Hyperliquid (HYPE) price jumped to a new all-time high above $44.76 on June 16, 2025, allowing buyers to push into price discovery mode.

The gains for HYPE came amid an 11% surge in 24 hours and over 25% rally in the past week.

With Hyperliquid trending as one of the top coins in the market, open interest is rising and a bullish setup suggests a spike above $50 is possible.

An innovative DeFiLlama infrastructure and aggressive token buyback are some of the bullish catalysts for Hyperliquid.

HYPE price soars to new all-time high

As of writing, the native token of this layer 1 blockchain for decentralized finance (DeFi), hovers around $44.36. However, as per CoinMarketCap, HYPE price surged to an all-time high of $44.76 in early trading on Monday.

The upside coincides with a sharp spike in total value locked (TVL), which currently exceeds $2.24 billion.

DeFiLlama data shows Hyperliquid TVL has increased nearly 7% in the past 24 hours. On June 11,2025, the Hyperliquid TVL stood around $1.7 billion.
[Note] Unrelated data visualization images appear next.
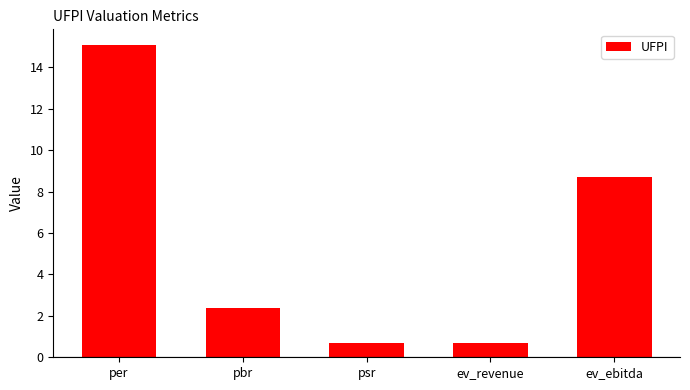

What is the change in value from pbr to psr?

-1.7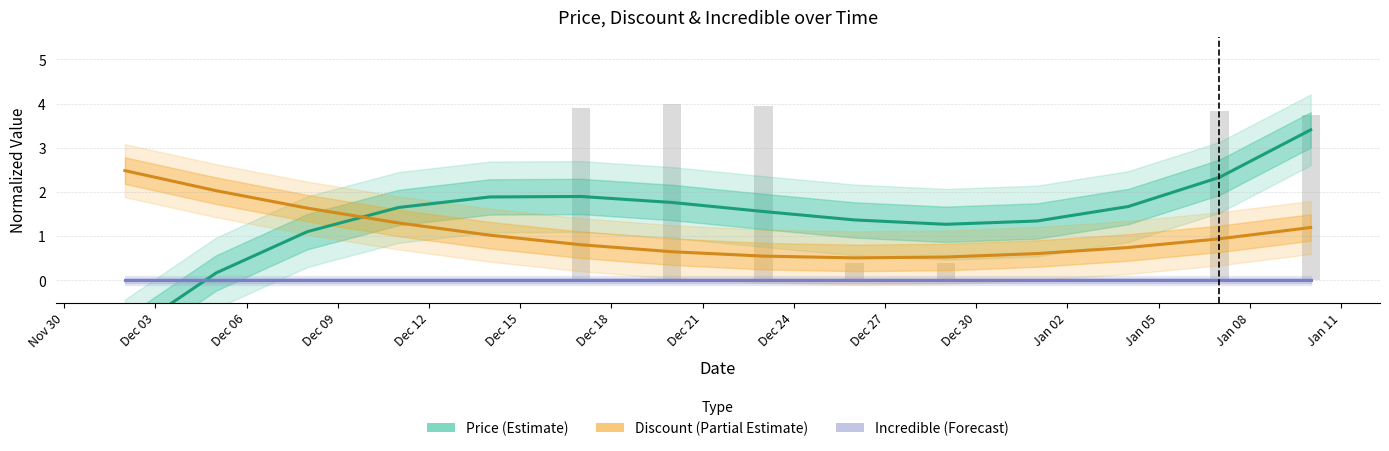

What value does the Discount (Partial Estimate) series have at Dec 21?

0.5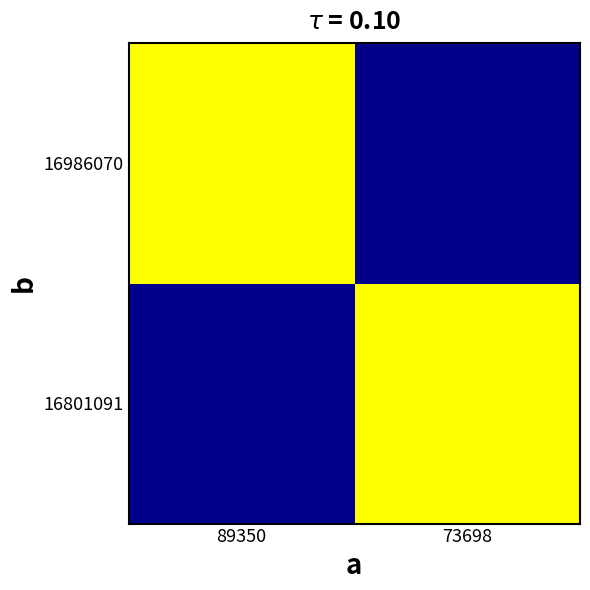

Reading right to left, what are all the values shown in this chart?

16801091: 73698=0	89350=5445
16986070: 73698=1467	89350=0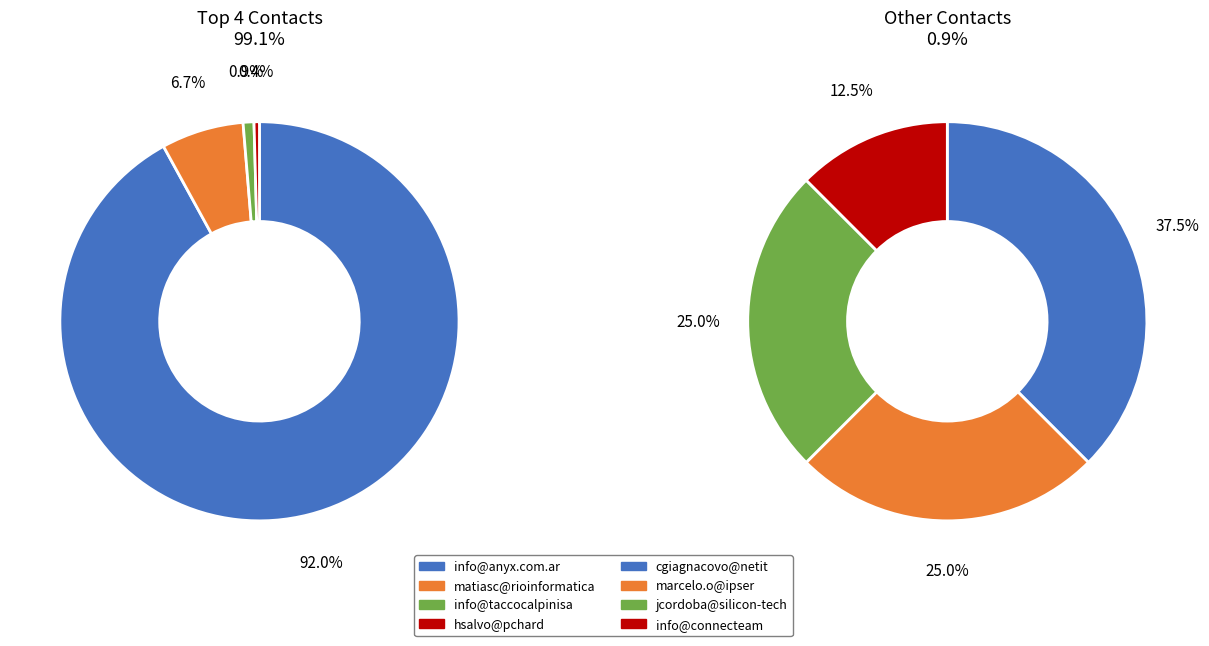

Count the number of slices in the pie.

8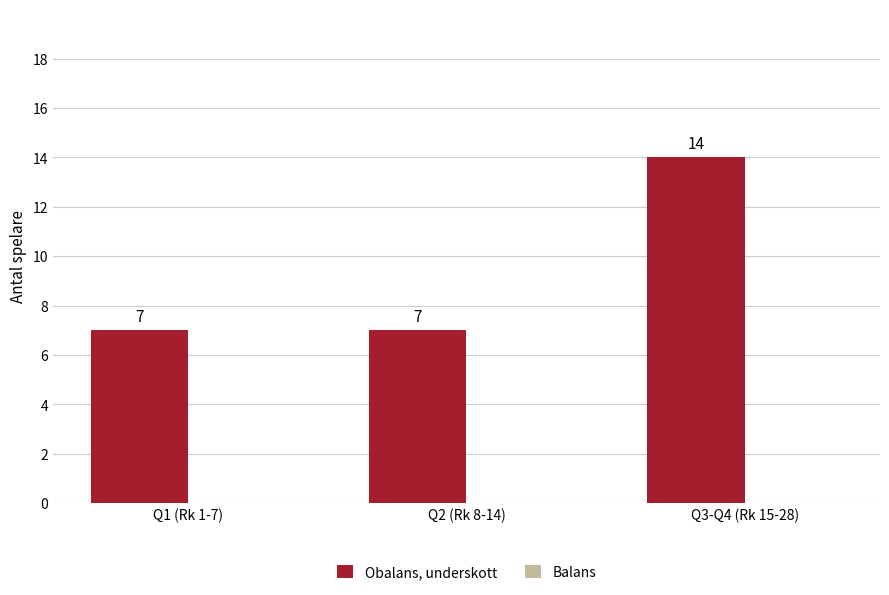

Is it true that the value at Q1 (Rk 1-7) is 10?

False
The project’s growing ecosystem, with a crucial stablecoin architecture and thriving developer community, adds to the bullish outlook.

As HYPE price hit its new ATH above $44.7, a whale with a long position of 4x leverage increased their profits. OnChain Lens noted the whale’s floating profit hovered at over $13.7 million at the time.

Hyperliquid price prediction: Is $100 next?

Open interest, huge trading volume and increased institutional interest are all factors that see HYPE’s price hover at its all-time highs.

Coinglass data shows derivatives volume for HYPE has jumped 29% to over $1.8 billion.

Meanwhile, OI is above $2 billion with a more than 15% spike. This optimism about Hyperliquid’s price potential also aligns with signals from key technical indicators.

On the daily chart, the 14-day Relative Strength Index (RSI) stands at 69. This means a market that’s not overbought yet. In this scenario, buyers have room for fresh gains.

Also backing this outlook is the Moving Average Convergence Divergence (MACD), which offers a bullish momentum as MACD line trends above the signal line.

HYPE price on daily chart by TradingView

In a bullish case, the short-term picture is for a decisive spike above $50 and potential run to the psychological $100 mark.

Notably, HYPE could rally much higher in 2025 amid further adoption of its decentralized applications and attractive financial incentives.

On the flipside, profit taking could force bulls to defend the $40 and $32 price levels.